## Problem details
The number of lines containing "fotoGrafie" is the only answer wanted; work it out from the entries below.

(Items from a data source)
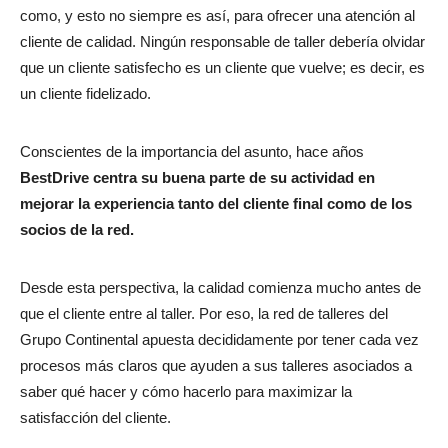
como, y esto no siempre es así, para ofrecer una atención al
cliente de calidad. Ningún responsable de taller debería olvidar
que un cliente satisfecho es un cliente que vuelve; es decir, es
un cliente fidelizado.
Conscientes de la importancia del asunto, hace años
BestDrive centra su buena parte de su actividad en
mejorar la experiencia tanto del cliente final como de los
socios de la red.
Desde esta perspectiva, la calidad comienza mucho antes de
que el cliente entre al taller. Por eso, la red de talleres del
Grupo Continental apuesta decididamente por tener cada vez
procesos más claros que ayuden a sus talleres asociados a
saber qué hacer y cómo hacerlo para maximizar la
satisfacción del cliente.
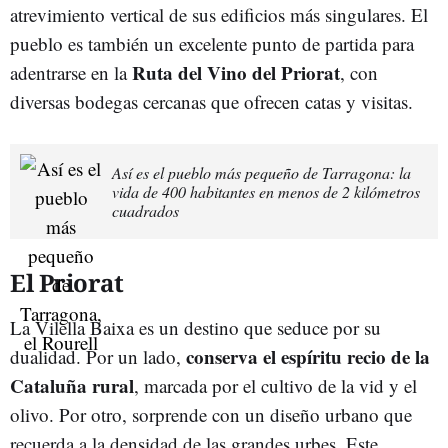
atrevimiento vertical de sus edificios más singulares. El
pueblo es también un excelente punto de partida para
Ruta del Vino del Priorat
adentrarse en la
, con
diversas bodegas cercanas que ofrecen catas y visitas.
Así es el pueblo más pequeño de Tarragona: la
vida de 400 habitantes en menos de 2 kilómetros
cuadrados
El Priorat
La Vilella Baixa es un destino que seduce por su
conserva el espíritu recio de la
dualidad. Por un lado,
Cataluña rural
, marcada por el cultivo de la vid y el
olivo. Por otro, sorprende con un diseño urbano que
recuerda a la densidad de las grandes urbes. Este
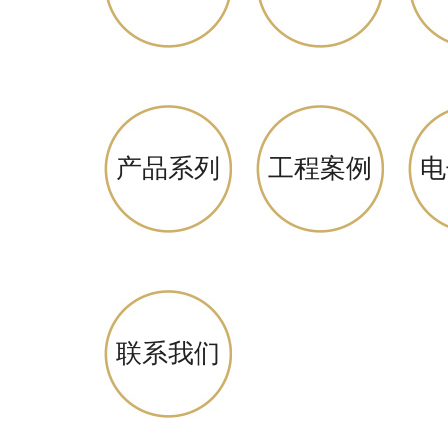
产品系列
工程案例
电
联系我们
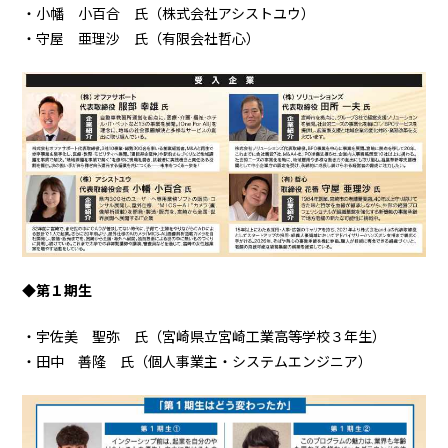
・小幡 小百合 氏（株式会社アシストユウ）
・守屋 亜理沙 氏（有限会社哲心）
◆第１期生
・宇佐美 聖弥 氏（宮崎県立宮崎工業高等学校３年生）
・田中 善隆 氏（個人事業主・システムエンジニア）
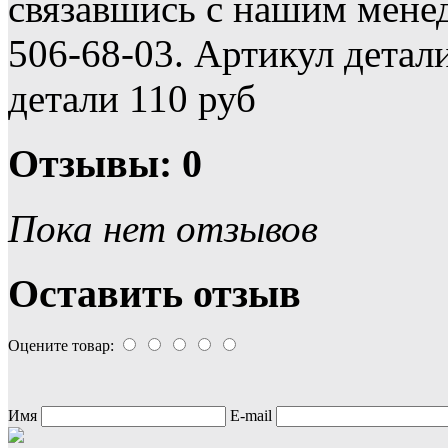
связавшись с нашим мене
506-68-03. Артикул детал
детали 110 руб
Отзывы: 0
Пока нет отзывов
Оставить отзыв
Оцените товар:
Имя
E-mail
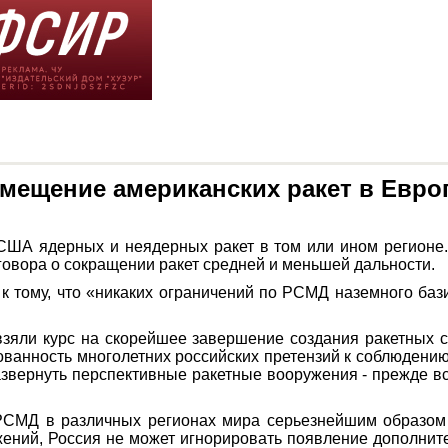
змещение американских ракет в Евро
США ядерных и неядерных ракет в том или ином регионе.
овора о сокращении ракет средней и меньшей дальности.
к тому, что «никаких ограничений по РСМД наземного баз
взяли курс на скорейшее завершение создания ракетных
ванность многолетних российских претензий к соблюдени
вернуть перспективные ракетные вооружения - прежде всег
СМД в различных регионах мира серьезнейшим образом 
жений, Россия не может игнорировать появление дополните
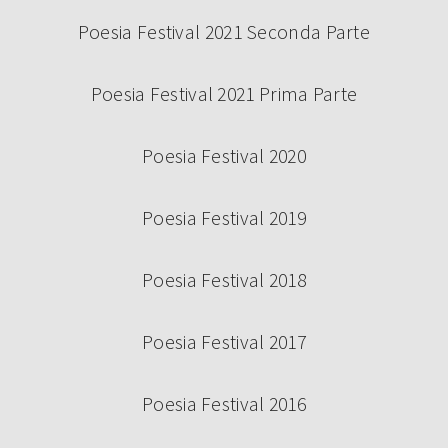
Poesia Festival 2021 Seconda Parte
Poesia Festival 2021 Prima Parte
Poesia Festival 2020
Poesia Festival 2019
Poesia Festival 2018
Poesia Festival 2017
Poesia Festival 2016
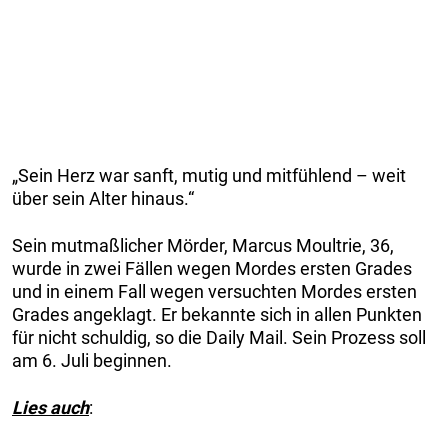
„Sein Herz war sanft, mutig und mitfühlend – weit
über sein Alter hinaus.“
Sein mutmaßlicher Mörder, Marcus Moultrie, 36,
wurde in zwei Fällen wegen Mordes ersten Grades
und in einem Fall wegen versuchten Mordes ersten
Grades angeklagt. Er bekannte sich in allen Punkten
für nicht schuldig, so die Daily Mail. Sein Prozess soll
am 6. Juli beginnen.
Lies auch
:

---

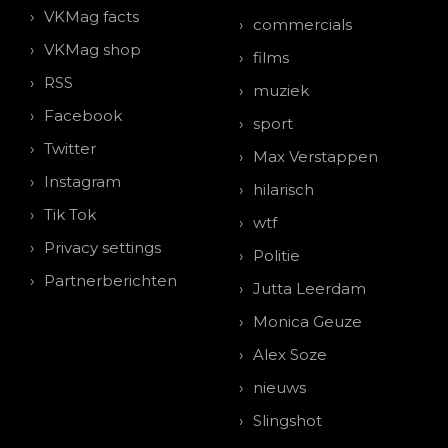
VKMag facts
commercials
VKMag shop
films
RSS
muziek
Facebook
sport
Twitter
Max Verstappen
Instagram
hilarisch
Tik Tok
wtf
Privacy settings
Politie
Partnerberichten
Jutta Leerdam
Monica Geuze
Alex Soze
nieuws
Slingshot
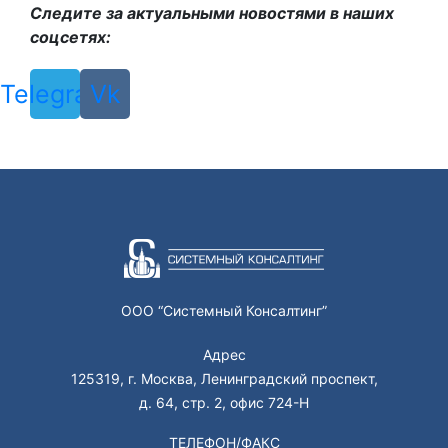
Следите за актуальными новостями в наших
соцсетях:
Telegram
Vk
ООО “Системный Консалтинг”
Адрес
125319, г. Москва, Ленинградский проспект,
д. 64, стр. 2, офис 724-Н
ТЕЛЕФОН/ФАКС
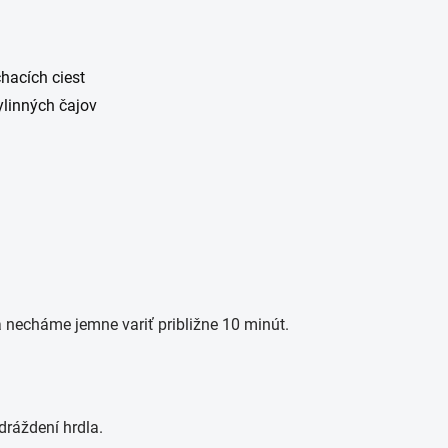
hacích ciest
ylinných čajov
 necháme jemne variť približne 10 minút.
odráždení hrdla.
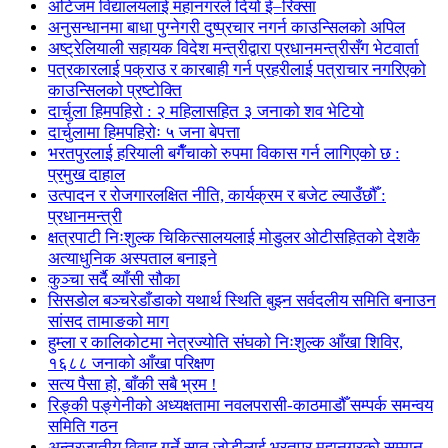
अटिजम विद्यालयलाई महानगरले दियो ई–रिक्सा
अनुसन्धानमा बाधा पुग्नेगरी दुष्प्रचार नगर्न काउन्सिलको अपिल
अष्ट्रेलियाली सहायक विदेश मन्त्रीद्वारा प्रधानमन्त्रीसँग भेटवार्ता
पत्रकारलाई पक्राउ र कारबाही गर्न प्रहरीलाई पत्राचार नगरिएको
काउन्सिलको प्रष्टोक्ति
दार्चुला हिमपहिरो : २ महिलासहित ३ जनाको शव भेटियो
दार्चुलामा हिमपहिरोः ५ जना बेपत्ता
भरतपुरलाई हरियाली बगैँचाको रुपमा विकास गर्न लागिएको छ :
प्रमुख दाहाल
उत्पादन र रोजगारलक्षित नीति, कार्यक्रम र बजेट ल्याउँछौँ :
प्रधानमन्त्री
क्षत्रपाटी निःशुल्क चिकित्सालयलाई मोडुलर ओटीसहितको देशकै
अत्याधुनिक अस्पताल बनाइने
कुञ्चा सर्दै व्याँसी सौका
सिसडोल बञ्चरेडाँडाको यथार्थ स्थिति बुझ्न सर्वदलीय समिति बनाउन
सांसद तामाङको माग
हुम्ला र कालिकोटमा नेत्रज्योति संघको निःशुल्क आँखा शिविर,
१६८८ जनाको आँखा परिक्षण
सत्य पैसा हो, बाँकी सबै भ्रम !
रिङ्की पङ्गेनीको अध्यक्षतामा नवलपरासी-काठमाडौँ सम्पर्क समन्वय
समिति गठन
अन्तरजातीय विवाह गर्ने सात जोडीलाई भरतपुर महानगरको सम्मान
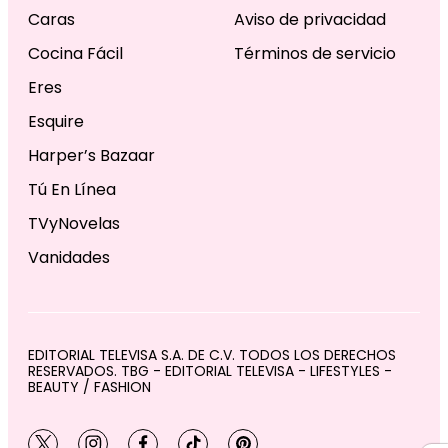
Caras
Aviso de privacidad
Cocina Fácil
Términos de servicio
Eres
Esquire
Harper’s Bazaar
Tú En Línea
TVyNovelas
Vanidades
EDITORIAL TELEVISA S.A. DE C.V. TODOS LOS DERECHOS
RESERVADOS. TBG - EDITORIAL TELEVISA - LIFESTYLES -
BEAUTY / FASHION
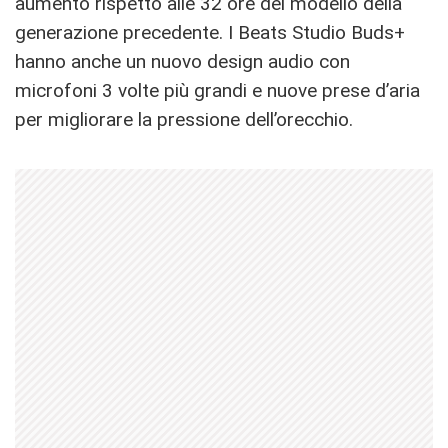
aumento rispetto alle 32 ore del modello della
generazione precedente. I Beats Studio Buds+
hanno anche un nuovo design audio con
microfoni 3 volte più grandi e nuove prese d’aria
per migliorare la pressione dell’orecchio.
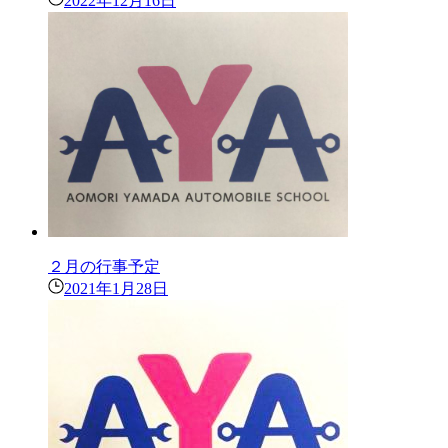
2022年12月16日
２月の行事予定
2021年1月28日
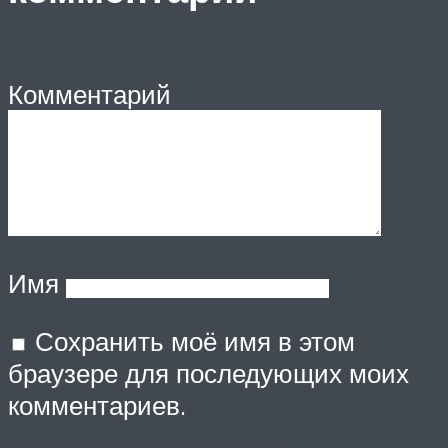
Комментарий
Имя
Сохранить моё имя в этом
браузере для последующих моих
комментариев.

---

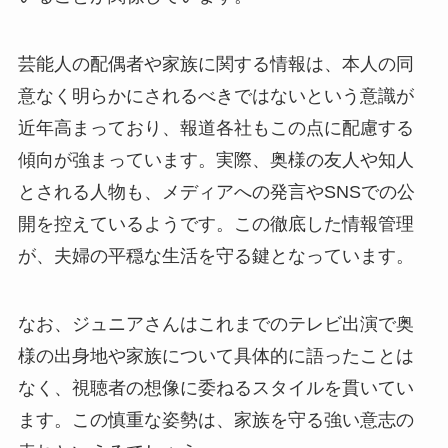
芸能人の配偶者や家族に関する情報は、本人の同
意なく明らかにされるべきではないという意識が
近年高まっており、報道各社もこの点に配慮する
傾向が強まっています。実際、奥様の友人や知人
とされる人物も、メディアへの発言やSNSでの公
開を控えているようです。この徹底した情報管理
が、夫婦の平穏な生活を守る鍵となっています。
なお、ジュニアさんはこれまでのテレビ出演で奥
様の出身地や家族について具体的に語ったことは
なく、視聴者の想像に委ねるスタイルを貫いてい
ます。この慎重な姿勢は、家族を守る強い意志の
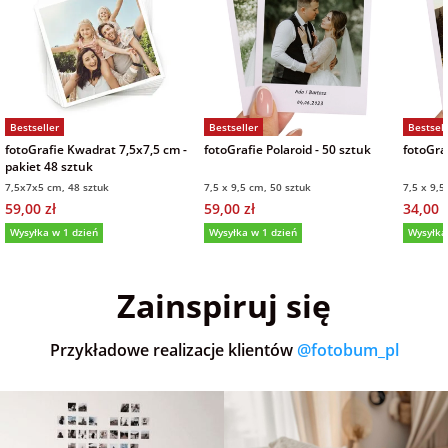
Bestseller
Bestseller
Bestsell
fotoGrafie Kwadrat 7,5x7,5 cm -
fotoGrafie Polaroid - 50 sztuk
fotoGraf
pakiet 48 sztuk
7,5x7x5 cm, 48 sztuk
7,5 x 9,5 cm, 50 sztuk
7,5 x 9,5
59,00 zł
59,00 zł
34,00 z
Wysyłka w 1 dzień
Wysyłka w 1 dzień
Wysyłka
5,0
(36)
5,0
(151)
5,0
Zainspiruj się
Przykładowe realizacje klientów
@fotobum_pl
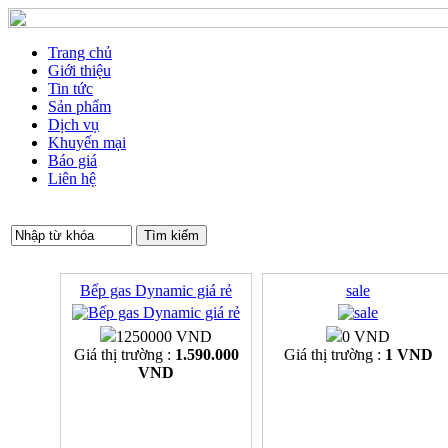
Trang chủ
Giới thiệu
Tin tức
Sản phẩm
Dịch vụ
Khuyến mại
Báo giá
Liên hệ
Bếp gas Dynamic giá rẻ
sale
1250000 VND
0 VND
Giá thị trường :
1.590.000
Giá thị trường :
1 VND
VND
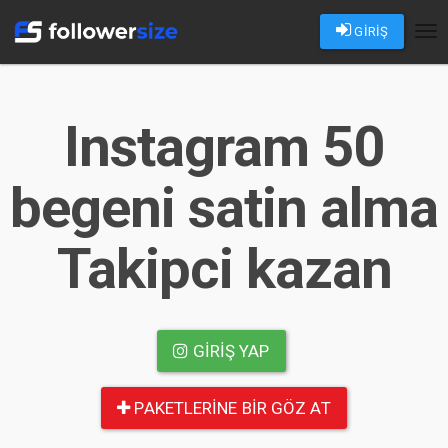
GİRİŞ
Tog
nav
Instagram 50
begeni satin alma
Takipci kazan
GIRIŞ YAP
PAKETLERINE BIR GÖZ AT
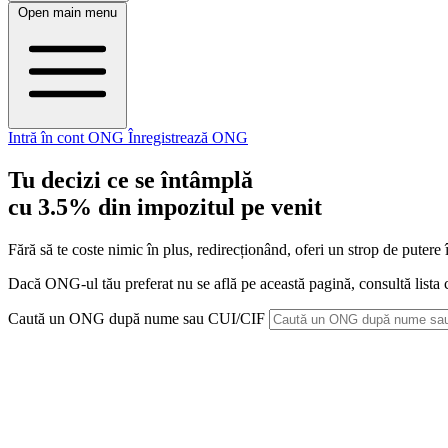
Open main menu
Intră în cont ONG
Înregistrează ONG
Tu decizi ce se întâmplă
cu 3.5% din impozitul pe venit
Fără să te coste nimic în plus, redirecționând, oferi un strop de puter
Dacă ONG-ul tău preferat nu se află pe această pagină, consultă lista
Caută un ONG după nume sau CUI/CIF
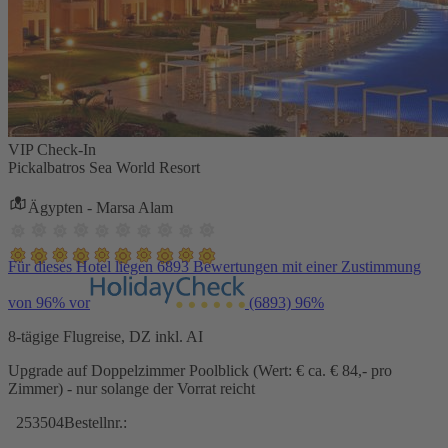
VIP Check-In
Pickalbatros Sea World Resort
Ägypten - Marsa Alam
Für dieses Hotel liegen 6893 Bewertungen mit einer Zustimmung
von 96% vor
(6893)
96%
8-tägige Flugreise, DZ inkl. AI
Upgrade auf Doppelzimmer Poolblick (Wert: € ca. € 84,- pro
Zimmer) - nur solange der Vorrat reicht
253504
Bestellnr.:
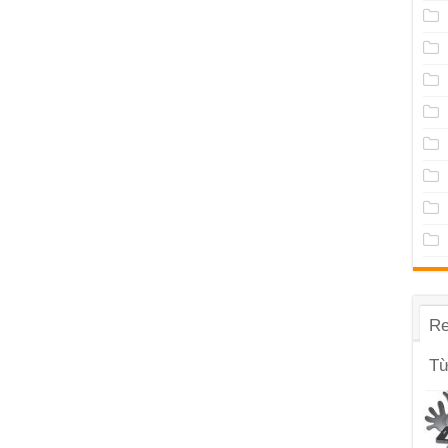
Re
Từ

## Solution
2